So here is the deal, my chickadees: you’re not pure, I’m not pure. None of us are outside of kyriarchy, none.
All that fucked up shit that’s been flung at you? That’s inside of you too, just waiting to come out, just waiting for you to reach out to grab it when you feel righteously angry enough. Because our culture teaches us to hate each other, and it gives us fucked-up tools to do so so effectively.
And sometimes, as with those radfems who are transphobic, you don’t even realise that you ARE using the same tools. Because you feel so, so right, so so justified.
And you are not alone; the history of human evil is not really of evil, but horrific and dehumanising things done in the name of good.
And we have this idea of complete innocence, ontological identity innocence, which is why we play this Oppression Olympics game so hard, jostling for the right *to* be righteously angry, to gain the only bit of power we can in a world which often robs of self-determination and the ability to thrive.
Almost every one has the power to hurt someone, in some fashion, whether it be by words, violence or pulling what societal levers you *can* access. There’s always someone to kick across, or down.
And so few of us are really willing to look in the mirror and say, yes I have that potential–let alone yes, I have done that or am doing that. True culpability is a hard thing, because it demands responsibility to one another. Even – especially! – those strange people who you don’t like or understand very much, who feel like they threaten your world, just by existing.
So yes. It’s liberating for marginalised people who’ve had to suppress their anger (cis and trans women alike), being righteous and angry. It is. Sometimes you have to scream out your anger, because if you can’t change a situation at least you can get your voice out.
But if you think that is *all* that I have had to say, here and elsewhere, then you are not really listening, anyway.

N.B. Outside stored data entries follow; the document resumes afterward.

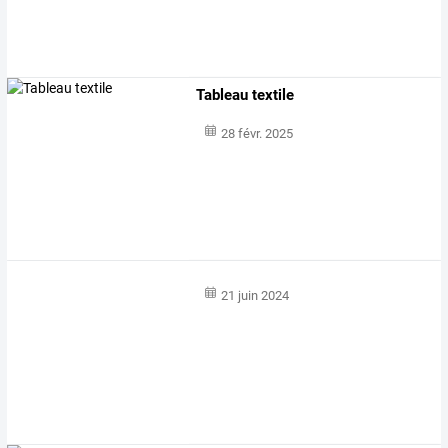
Tableau textile
28 févr. 2025
21 juin 2024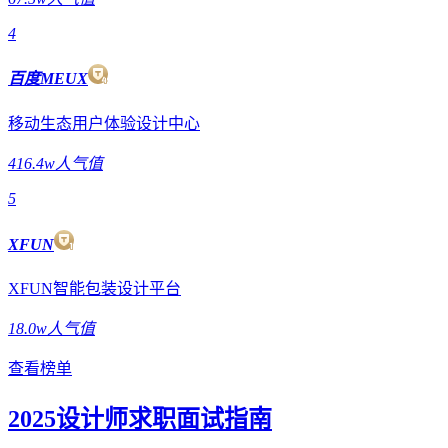
4
百度MEUX
移动生态用户体验设计中心
416.4w人气值
5
XFUN
XFUN智能包装设计平台
18.0w人气值
查看榜单
2025设计师求职面试指南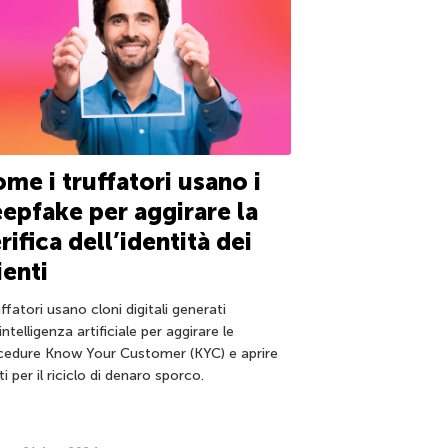
me i truffatori usano i
epfake per aggirare la
rifica dell’identità dei
ienti
uffatori usano cloni digitali generati
’intelligenza artificiale per aggirare le
cedure Know Your Customer (KYC) e aprire
i per il riciclo di denaro sporco.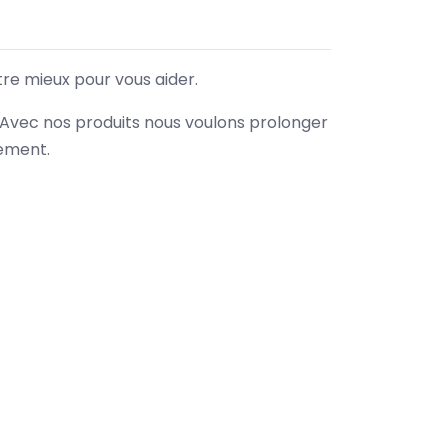
tre mieux pour vous aider.
. Avec nos produits nous voulons prolonger
nement.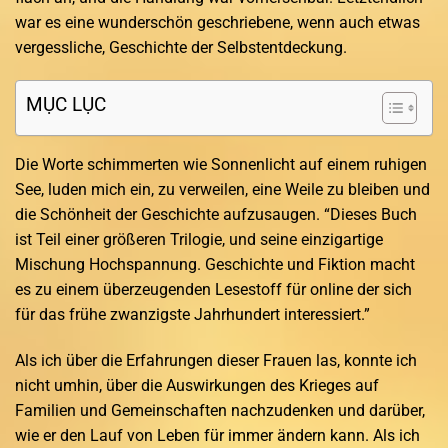
war es eine wunderschön geschriebene, wenn auch etwas
vergessliche, Geschichte der Selbstentdeckung.
MỤC LỤC
Die Worte schimmerten wie Sonnenlicht auf einem ruhigen
See, luden mich ein, zu verweilen, eine Weile zu bleiben und
die Schönheit der Geschichte aufzusaugen. “Dieses Buch
ist Teil einer größeren Trilogie, und seine einzigartige
Mischung Hochspannung. Geschichte und Fiktion macht
es zu einem überzeugenden Lesestoff für online der sich
für das frühe zwanzigste Jahrhundert interessiert.”
Als ich über die Erfahrungen dieser Frauen las, konnte ich
nicht umhin, über die Auswirkungen des Krieges auf
Familien und Gemeinschaften nachzudenken und darüber,
wie er den Lauf von Leben für immer ändern kann. Als ich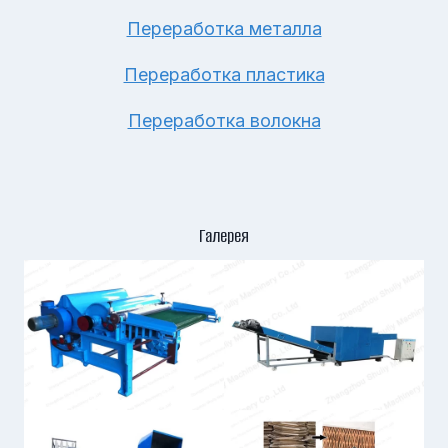
Переработка металла
Переработка пластика
Переработка волокна
Галерея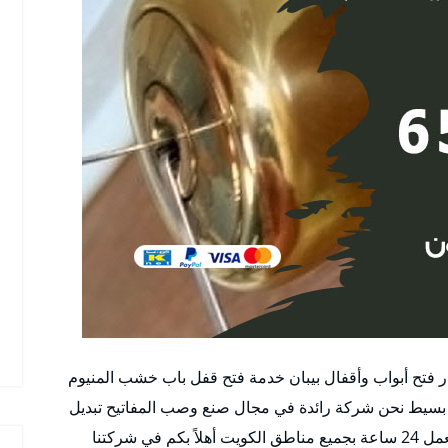
ار فتح أبواب وأقفال بيبان خدمة فتح قفل باب خشب المنيوم
بسيط نحن شركة رائدة في مجال صنع وصب المفاتيح تبديل
أقفال تركيب الأقفال للأبواب الجديدة والمستعملة ونعمل 24 ساعة بجميع مناطق الكويت أهلاً بكم في شركتنا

I hope that one day you will, though.
My friend, Emily Manuel, wrote an amazing poem about being a trans woman in the world, which she published at Tiger Beatdown. It discusses violence against her, emotional and physical distress/abuse against her, and how painful it is when people one would expect to be inclusive - namely, feminists - turn away or, worse, are actively transphobic.
The comments on the poem range from amazing to disgusting radfem transphobia.
If you want to fight for full reproductive rights, if you are truly interested in REPRODUCTIVE JUSTICE and BODILY AUTONOMY, you cannot be transphobic. You cannot actively exclude trans* people from the movement. You cannot deny their lived experiences, question their authenticity, or see them as less than.
As another of my Tiger Beatdown friends, Flavia Dzodan, has written: My feminism will be intersectional or it will be bullshit.
What Emmy writes in this quote is SO important. It’s not about perfection or always doing the right thing (there is no way that you will always do the right thing - ever). We are ALL mired in the shit of kyriachy, patriarchy, heteronormativity, cis-normativity, racism, sexism, etc. It’s about trying to fight against our inclinations. It’s about what you do when you realize that you have fucked up, that you have participated in the kyriarchy you are trying to take down.
As the comments on Emmy’s poem show and as Emmy makes clear in this comment:
BEING INCLUSIVE, THAT is what is TRULY RADICAL.